§ Exercise description
Output each line of the listing exactly, though pictures are not to appear.

☆ ☆ ☆

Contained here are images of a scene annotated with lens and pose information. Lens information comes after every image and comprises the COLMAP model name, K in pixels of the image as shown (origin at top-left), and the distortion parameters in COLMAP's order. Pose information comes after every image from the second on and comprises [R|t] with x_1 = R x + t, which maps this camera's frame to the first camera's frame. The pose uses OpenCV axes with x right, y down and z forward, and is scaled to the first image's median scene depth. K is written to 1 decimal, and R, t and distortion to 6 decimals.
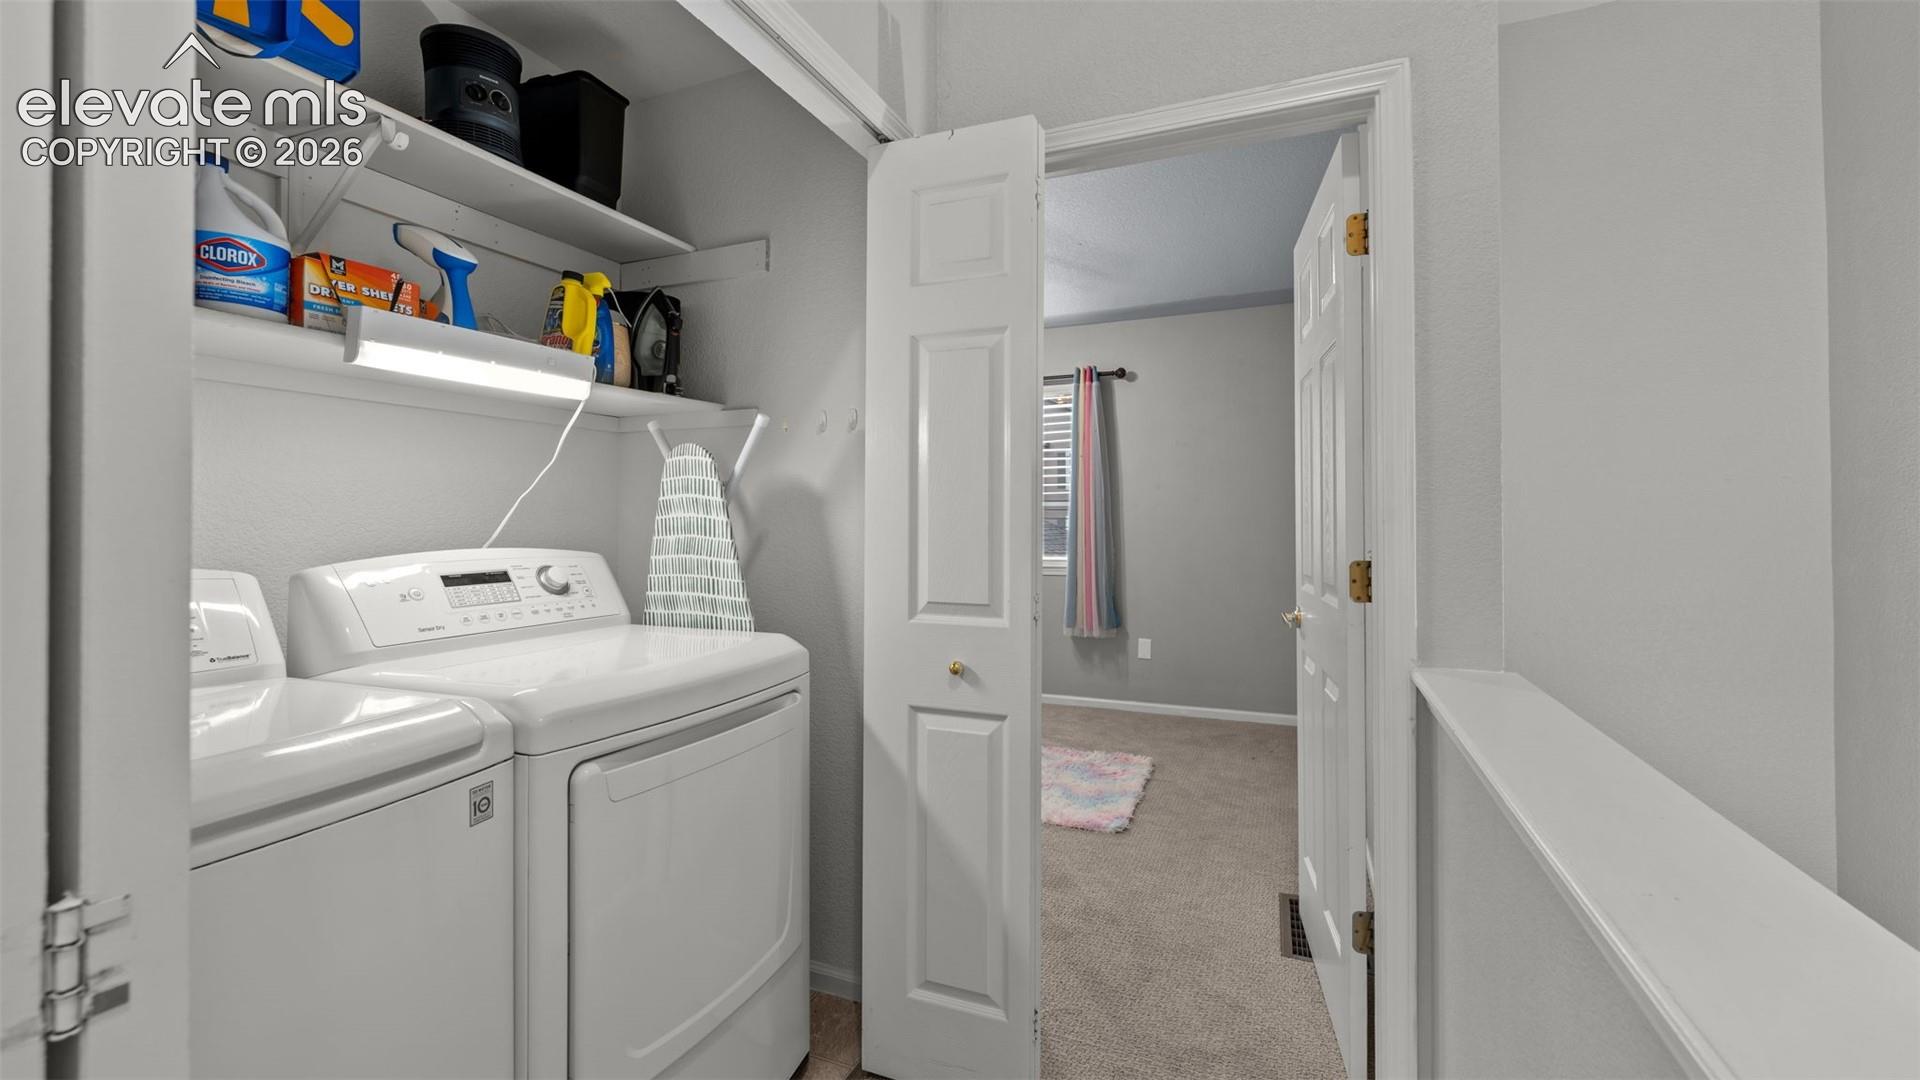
lens RADIAL K [[773.0, 0, 962.7], [0, 773.0, 520.9], [0, 0, 1]] dist [-0.009815, -0.001059]
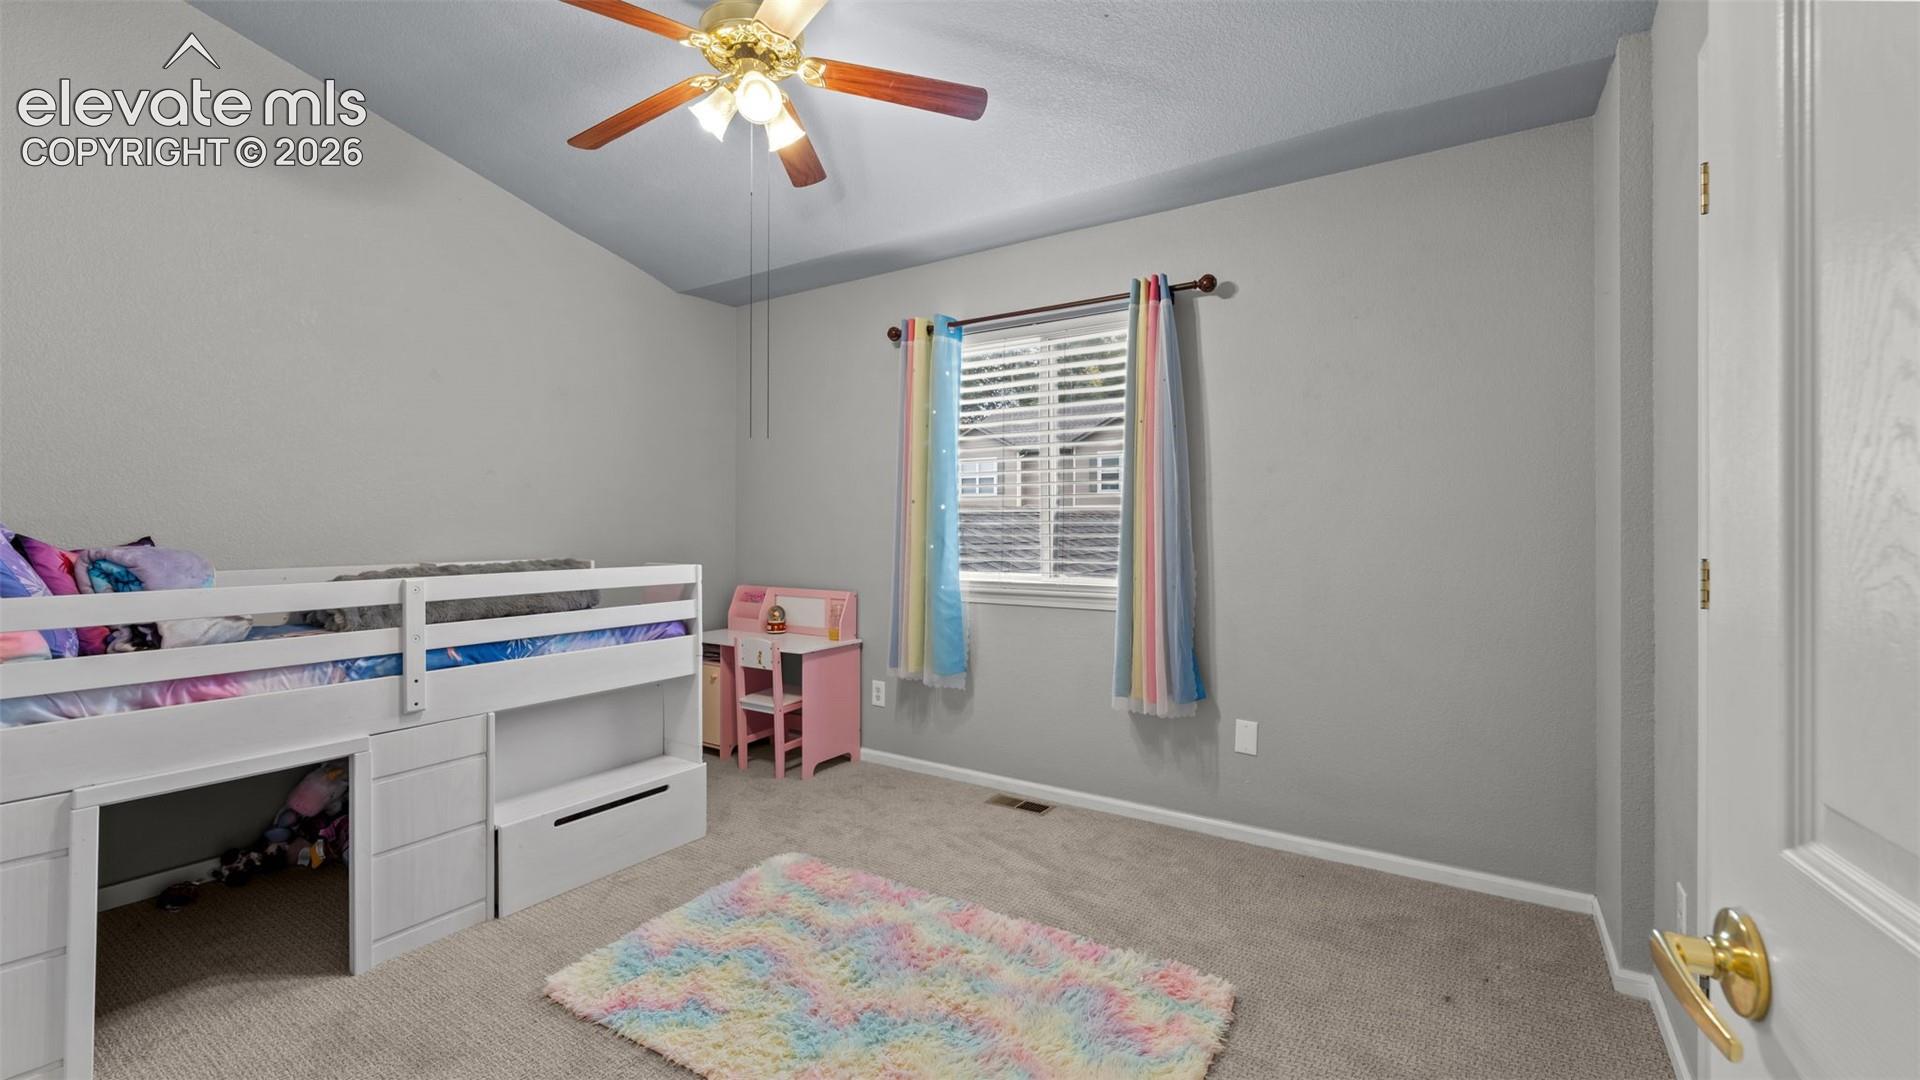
lens RADIAL K [[773.0, 0, 966.8], [0, 773.0, 527.9], [0, 0, 1]] dist [-0.009815, -0.001059]
pose [[0.984072, -0.001983, -0.177760, 0.126465], [0.001876, 0.999998, -0.000773, 0.003375], [0.177761, 0.000427, 0.984074, 0.365065]]
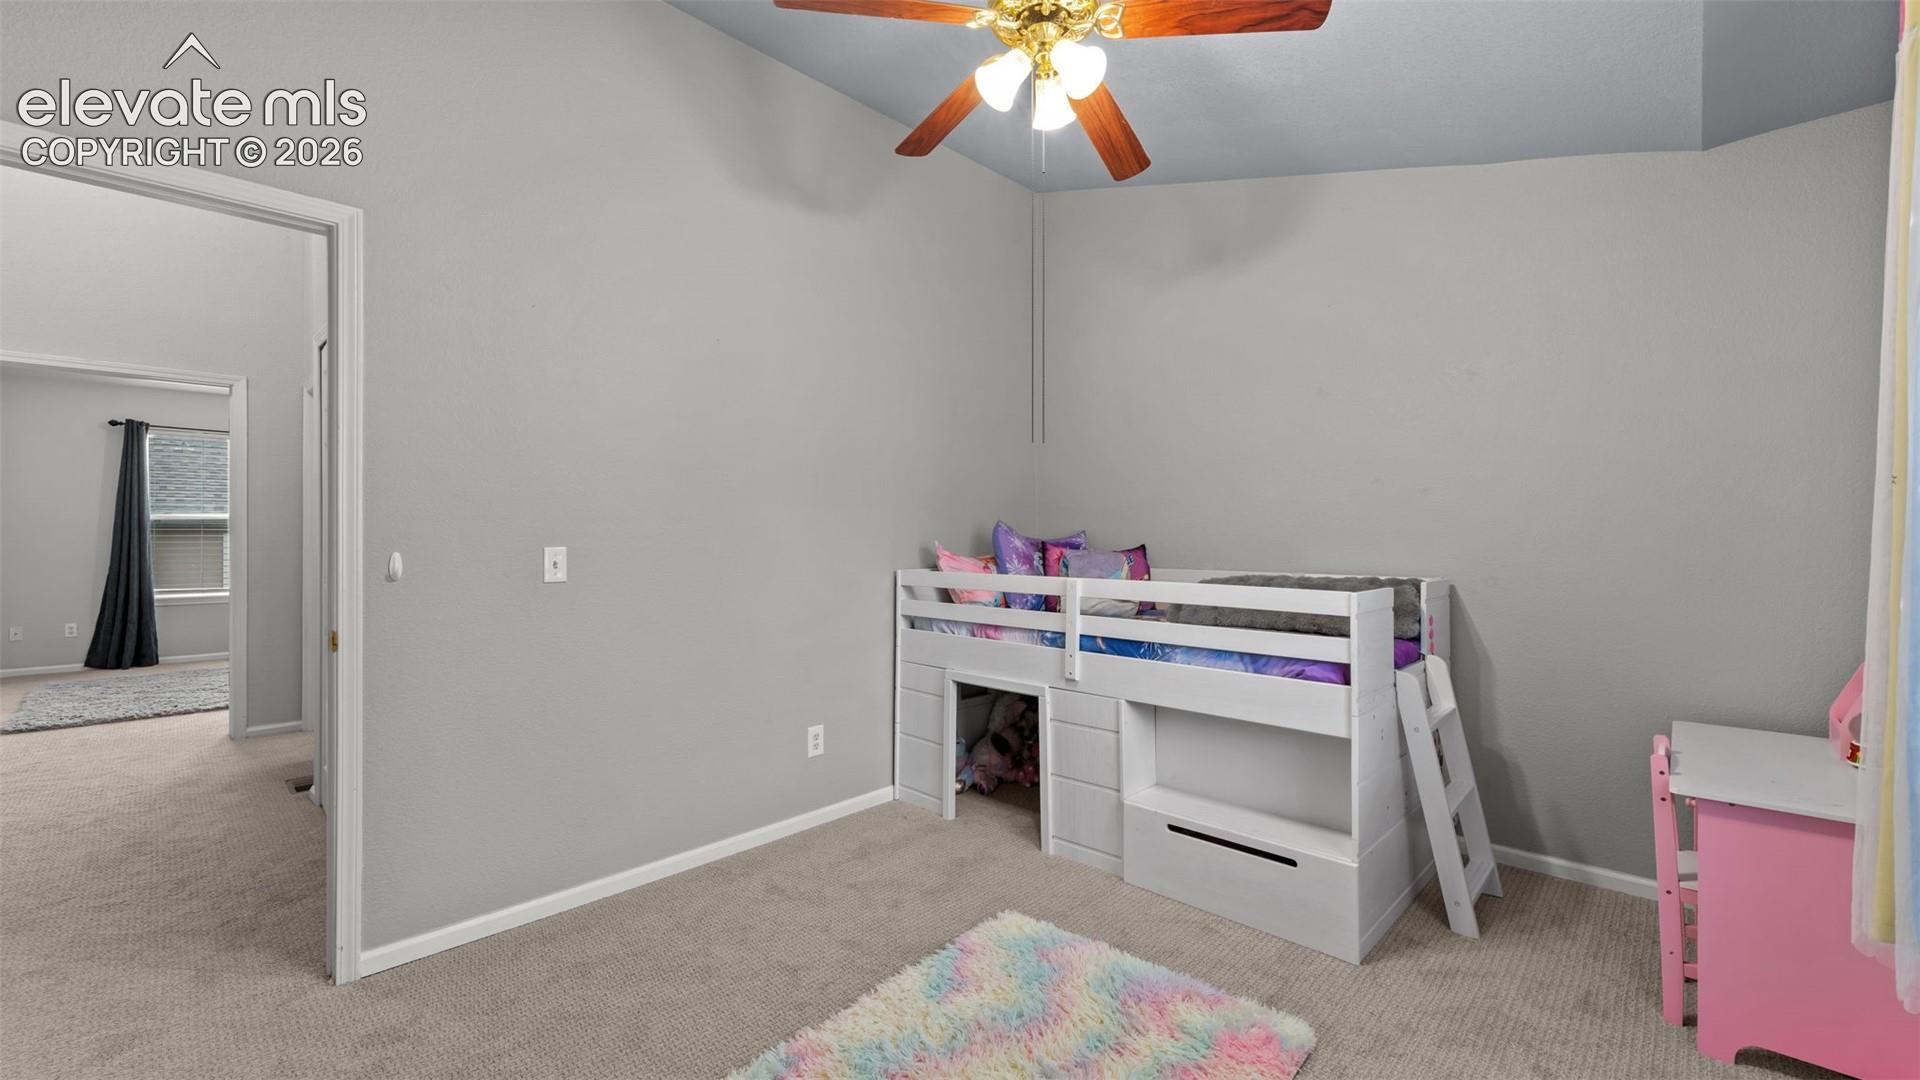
lens RADIAL K [[773.0, 0, 962.7], [0, 773.0, 539.1], [0, 0, 1]] dist [-0.009815, -0.001059]
pose [[-0.357708, -0.001488, -0.933832, 0.345352], [-0.009237, 0.999955, 0.001945, 0.001291], [0.933788, 0.009322, -0.357706, 0.970056]]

☆ ☆ ☆

§ Result of the exercise
Contained here are images of a scene annotated with lens and pose information. Lens information comes after every image and comprises the COLMAP model name, K in pixels of the image as shown (origin at top-left), and the distortion parameters in COLMAP's order. Pose information comes after every image from the second on and comprises [R|t] with x_1 = R x + t, which maps this camera's frame to the first camera's frame. The pose uses OpenCV axes with x right, y down and z forward, and is scaled to the first image's median scene depth. K is written to 1 decimal, and R, t and distortion to 6 decimals.
lens RADIAL K [[773.0, 0, 962.7], [0, 773.0, 520.9], [0, 0, 1]] dist [-0.009815, -0.001059]
lens RADIAL K [[773.0, 0, 966.8], [0, 773.0, 527.9], [0, 0, 1]] dist [-0.009815, -0.001059]
pose [[0.984072, -0.001983, -0.177760, 0.126465], [0.001876, 0.999998, -0.000773, 0.003375], [0.177761, 0.000427, 0.984074, 0.365065]]
lens RADIAL K [[773.0, 0, 962.7], [0, 773.0, 539.1], [0, 0, 1]] dist [-0.009815, -0.001059]
pose [[-0.357708, -0.001488, -0.933832, 0.345352], [-0.009237, 0.999955, 0.001945, 0.001291], [0.933788, 0.009322, -0.357706, 0.970056]]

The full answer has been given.